Google in contrast was less certain that free user generated content would ever be a big deal, and right from day one saw Google Video primarily as a marketplace. It focused much more on acquiring content rights from professional producers as a result. Even YouTube wasn't really sure UGC+ads was going to turn into a real business which is why they had a lax approach to video piracy for so long. Early YouTube traffic was to some extent driven by piracy of professional content, a problem that only got wiped out once Google acquired them and build content id. Even when comments were eventually added, it was a tiny box to the side of the video which took up the bulk of the web page, and there was an admonition "Please make sure your comments are useful and informative" - very Google. YouTube on the other hand made the video less prominent and what users were saying about it much more so.
Social features are a great use case for Python because you need to churn them out and iterate very fast, the cost of correctness bugs is very low, and their performance complexity is not very high, so that's the sweet spot for a scripting language. On the other hand around the time YouTube were acquired they struggling tremendously with the scaling aspects of their operation and large chunks of the site had to be quickly switched to C++. YouTube when I left was still a mix of Python and C++, with the C++ code handling things like search, transcoding, thumbnail serving, anti-spam, content id, video serving and so on. All the heavy lifting. Python was left handling the main site UI, admin tooling and not much else.

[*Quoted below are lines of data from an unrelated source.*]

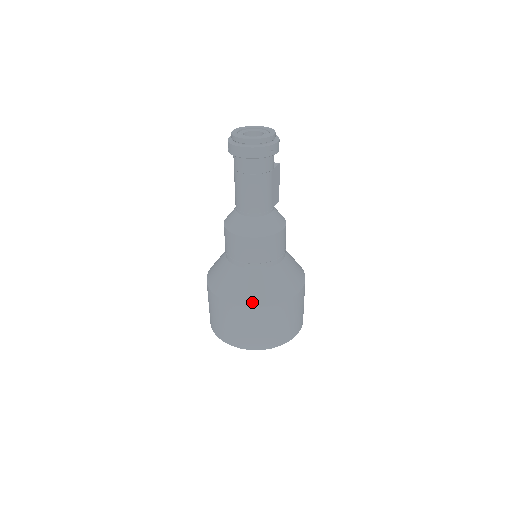
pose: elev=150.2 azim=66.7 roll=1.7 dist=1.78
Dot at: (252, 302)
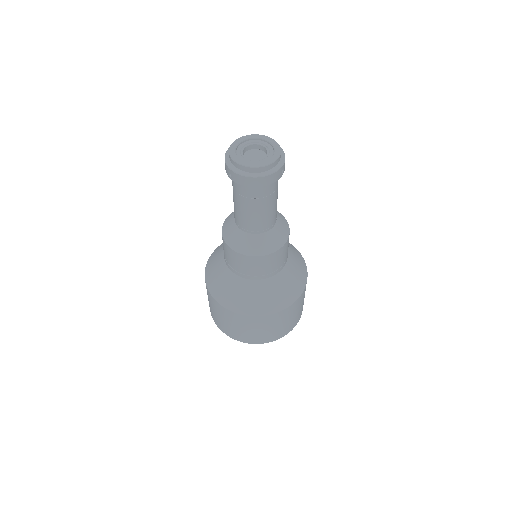
Dot at: (271, 310)
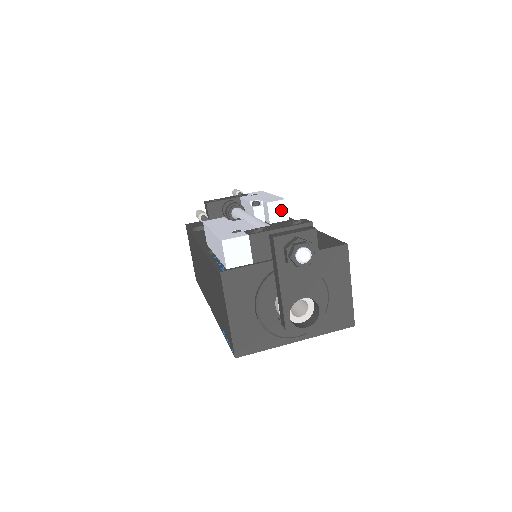
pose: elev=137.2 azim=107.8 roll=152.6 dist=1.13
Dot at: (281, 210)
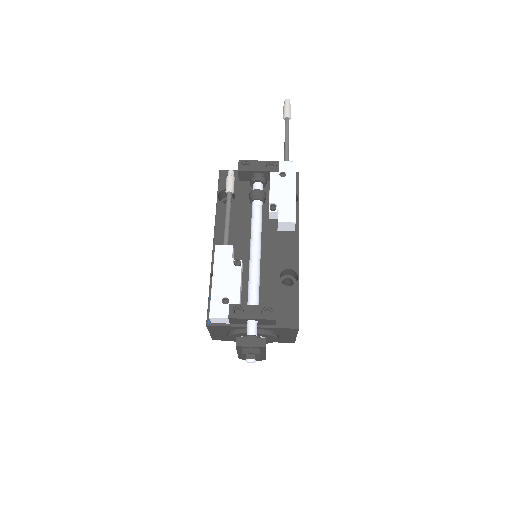
Dot at: (289, 226)
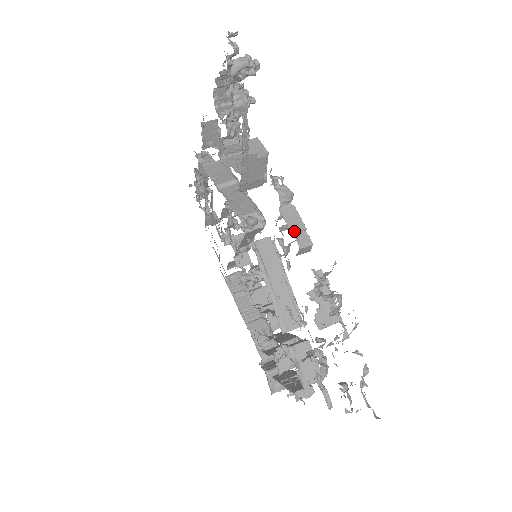
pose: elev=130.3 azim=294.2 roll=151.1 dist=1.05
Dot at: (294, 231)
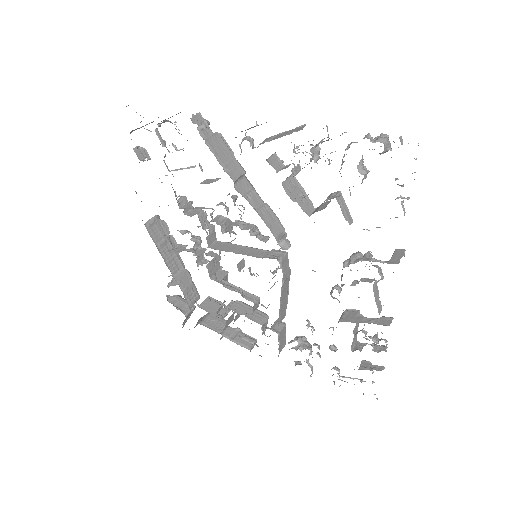
Dot at: (377, 302)
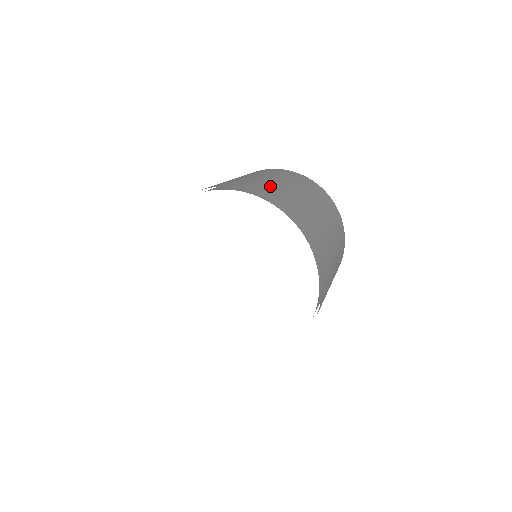
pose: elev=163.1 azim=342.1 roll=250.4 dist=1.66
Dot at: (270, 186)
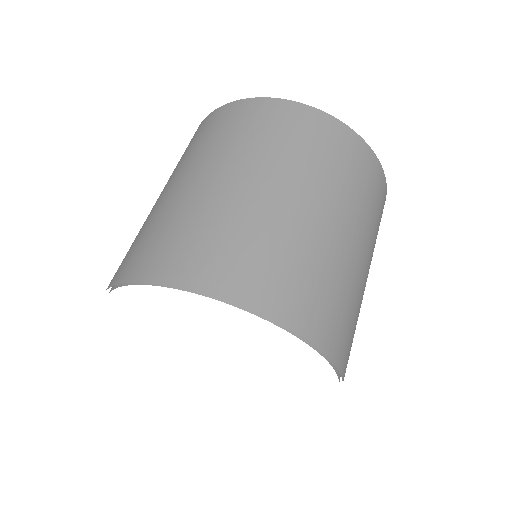
Dot at: (234, 232)
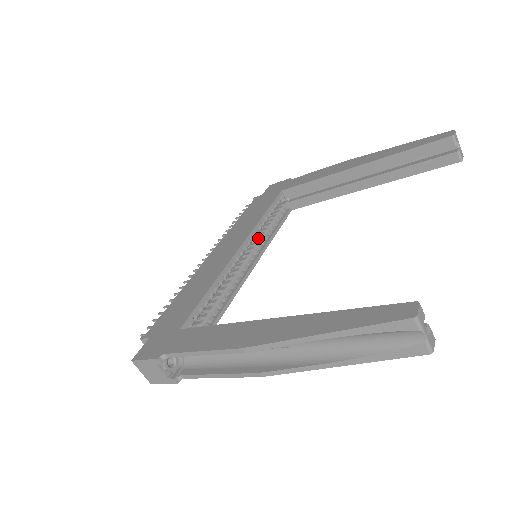
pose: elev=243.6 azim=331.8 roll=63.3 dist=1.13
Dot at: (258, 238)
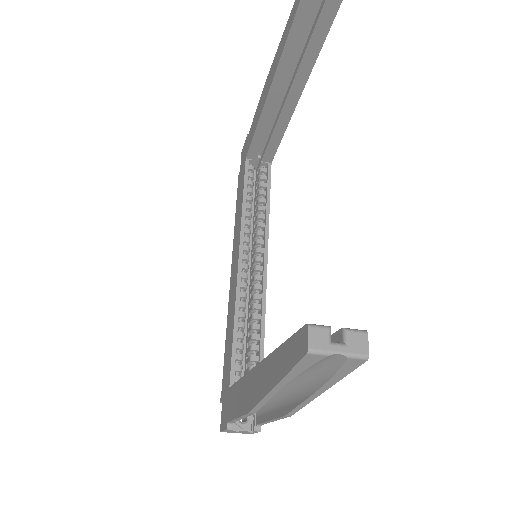
Dot at: (256, 226)
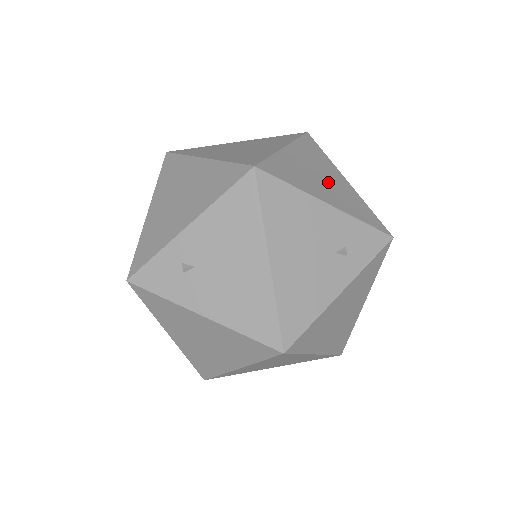
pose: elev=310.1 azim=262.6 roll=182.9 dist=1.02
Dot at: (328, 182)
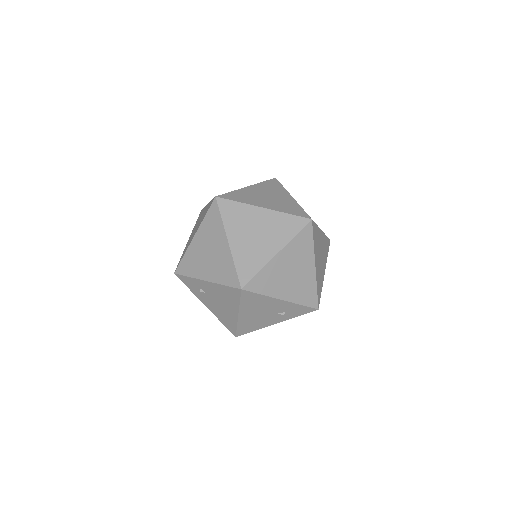
Dot at: (295, 277)
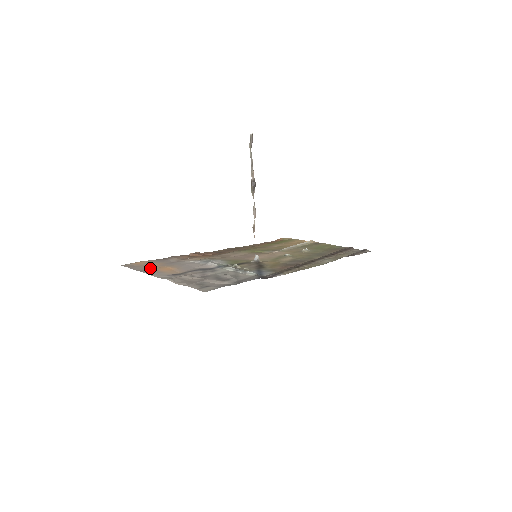
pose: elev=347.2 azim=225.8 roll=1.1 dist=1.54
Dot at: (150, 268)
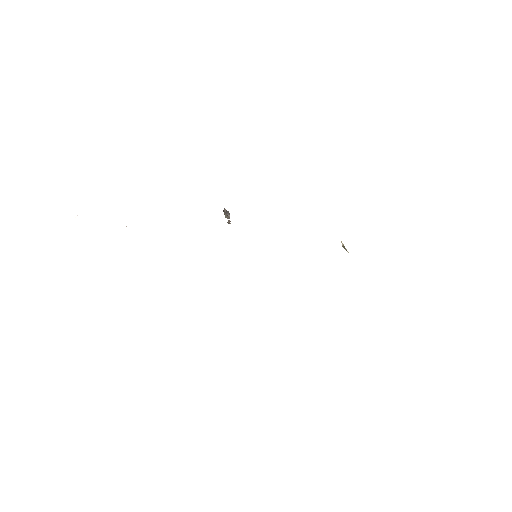
Dot at: occluded
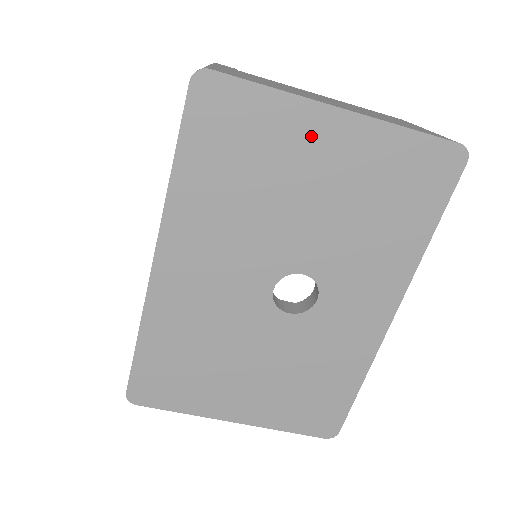
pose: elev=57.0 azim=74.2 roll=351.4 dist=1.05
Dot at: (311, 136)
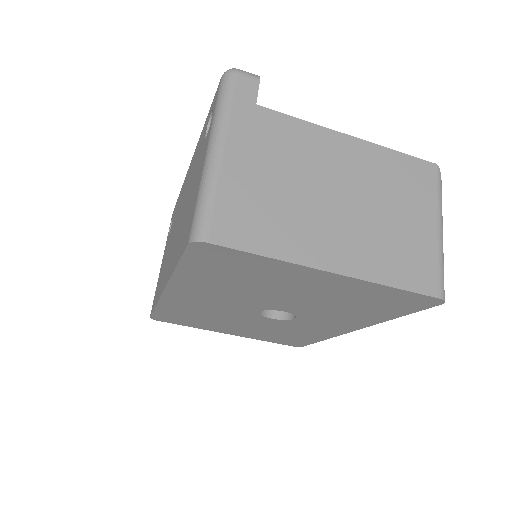
Dot at: (301, 277)
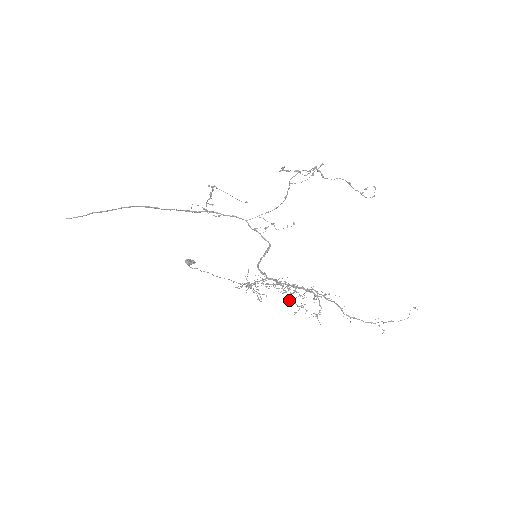
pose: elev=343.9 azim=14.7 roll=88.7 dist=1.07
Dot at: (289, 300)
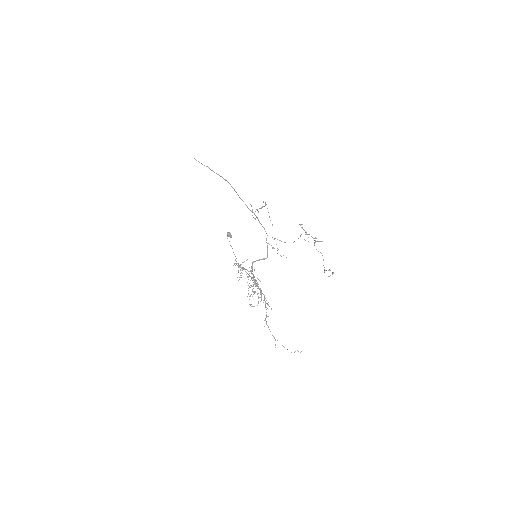
Dot at: (248, 288)
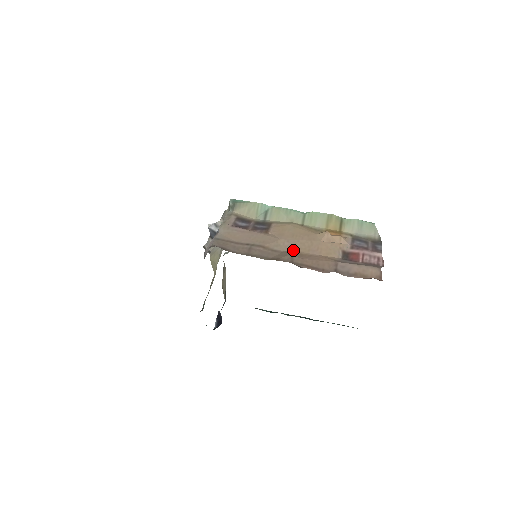
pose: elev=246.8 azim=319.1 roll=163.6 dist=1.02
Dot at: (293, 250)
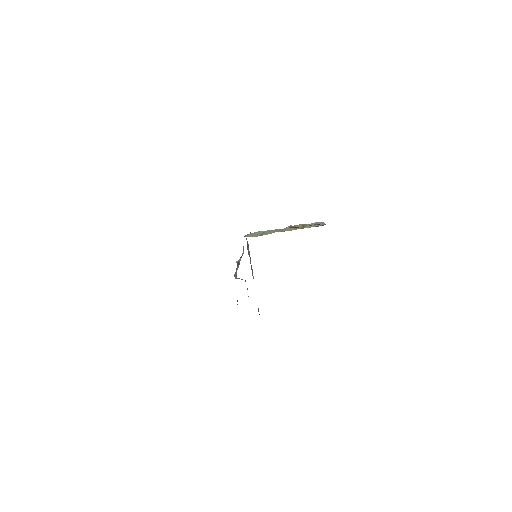
Dot at: occluded
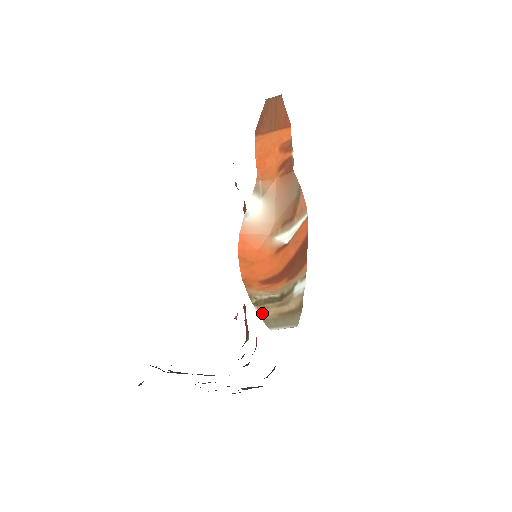
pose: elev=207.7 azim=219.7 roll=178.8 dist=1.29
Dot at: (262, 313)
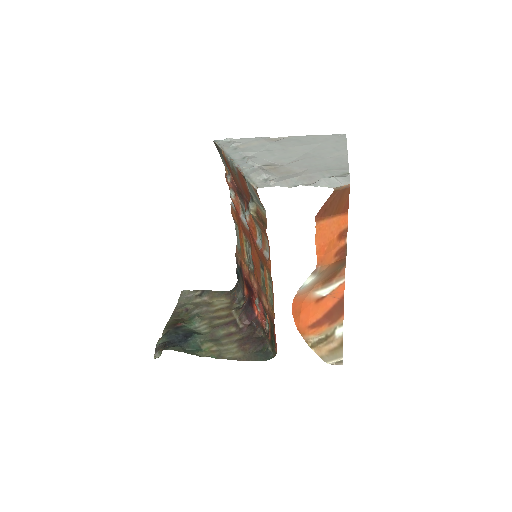
Dot at: (318, 353)
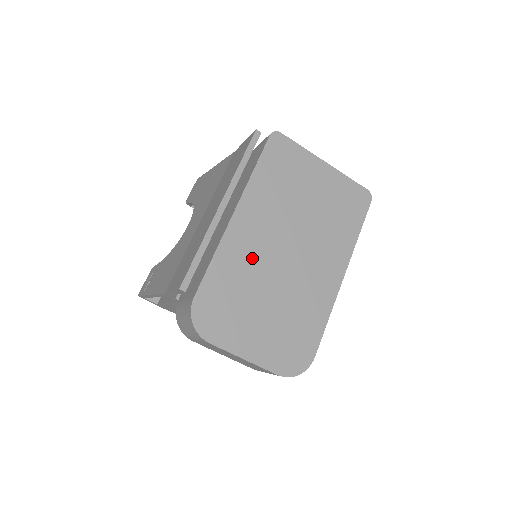
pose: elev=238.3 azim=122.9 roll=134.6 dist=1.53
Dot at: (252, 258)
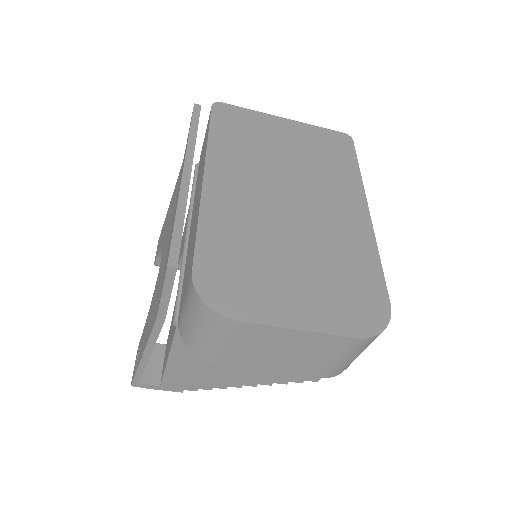
Dot at: (248, 214)
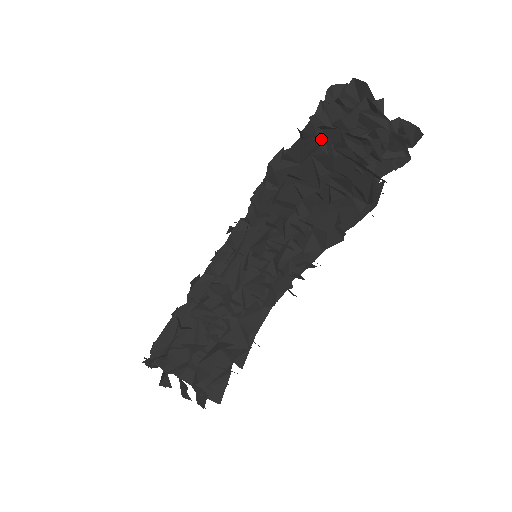
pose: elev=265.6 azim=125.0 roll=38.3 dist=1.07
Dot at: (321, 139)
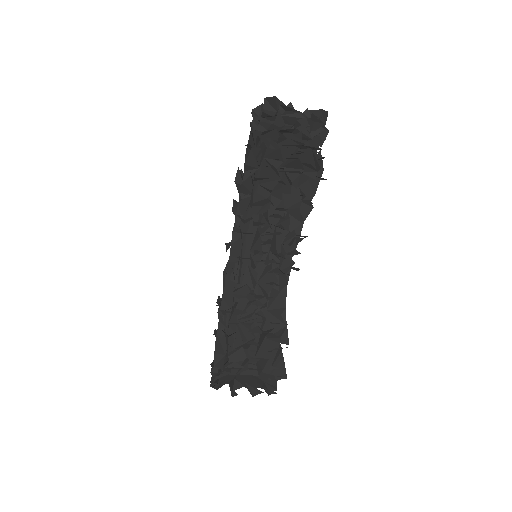
Dot at: (266, 142)
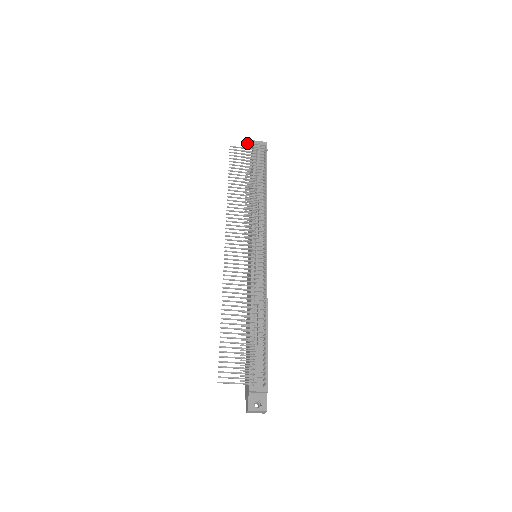
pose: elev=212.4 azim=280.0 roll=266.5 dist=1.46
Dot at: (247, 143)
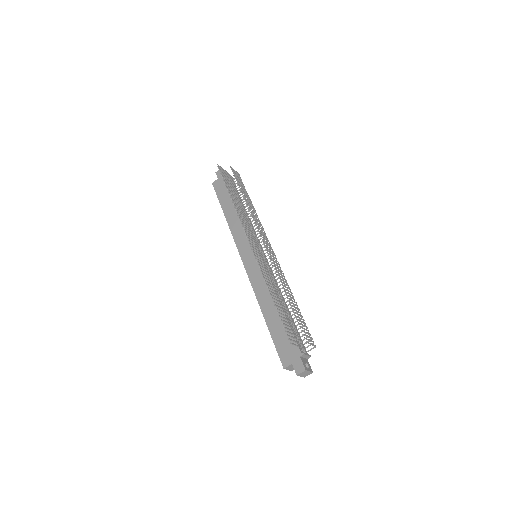
Dot at: (230, 167)
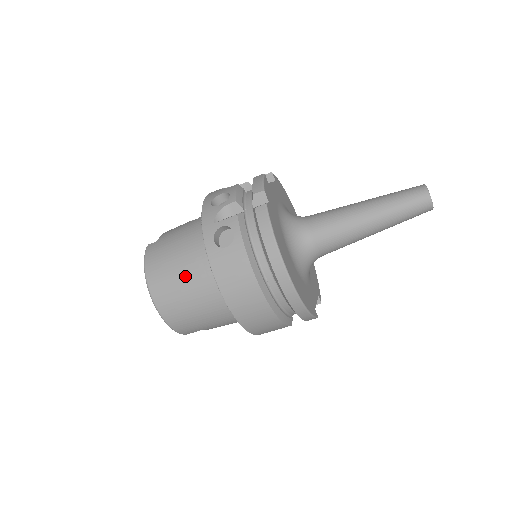
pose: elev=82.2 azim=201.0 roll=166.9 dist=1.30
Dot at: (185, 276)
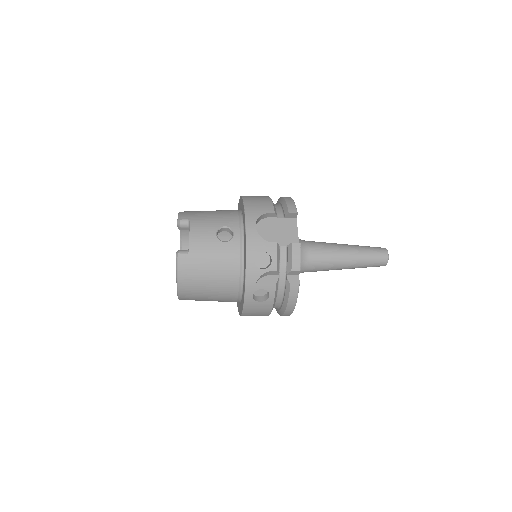
Dot at: (214, 294)
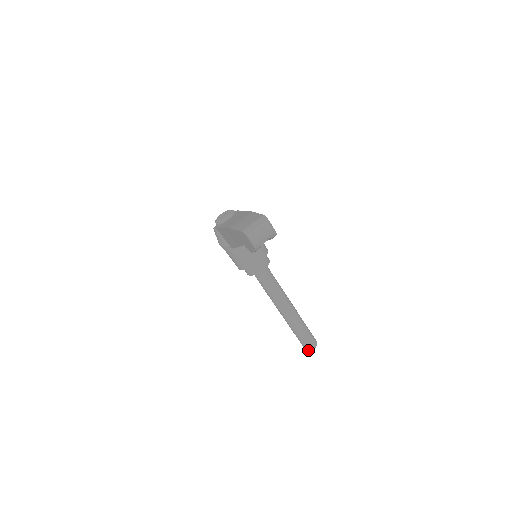
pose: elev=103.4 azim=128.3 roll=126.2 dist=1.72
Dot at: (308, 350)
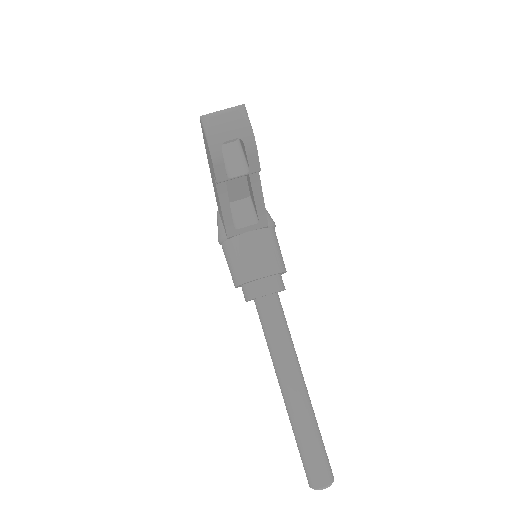
Dot at: (312, 486)
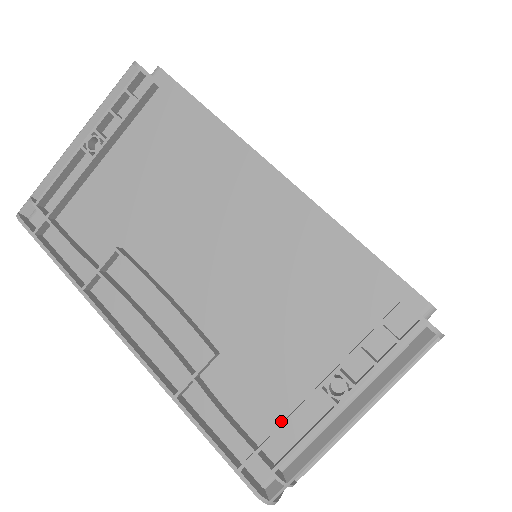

There were also some technical mis-steps by the Google Video team. YouTube relied entirely on Flash from day one. For whatever reason the GV team were far more reluctant to hitch themselves to the Flash plugin and for example they only enabled video upload via a web form about a year after YouTube entered beta, before that you had to use a desktop app to do it. They also wrote their own video playing plugin but it wasn't as good as Flash and they eventually scrapped it. Their paid for pro content also required a dedicated video player app. YouTube being a small startup couldn't get content deals as it was too tiny for the producers to deal with, so they just focused 100% on UGC and features like embedding, which acted as a giant advert for their service.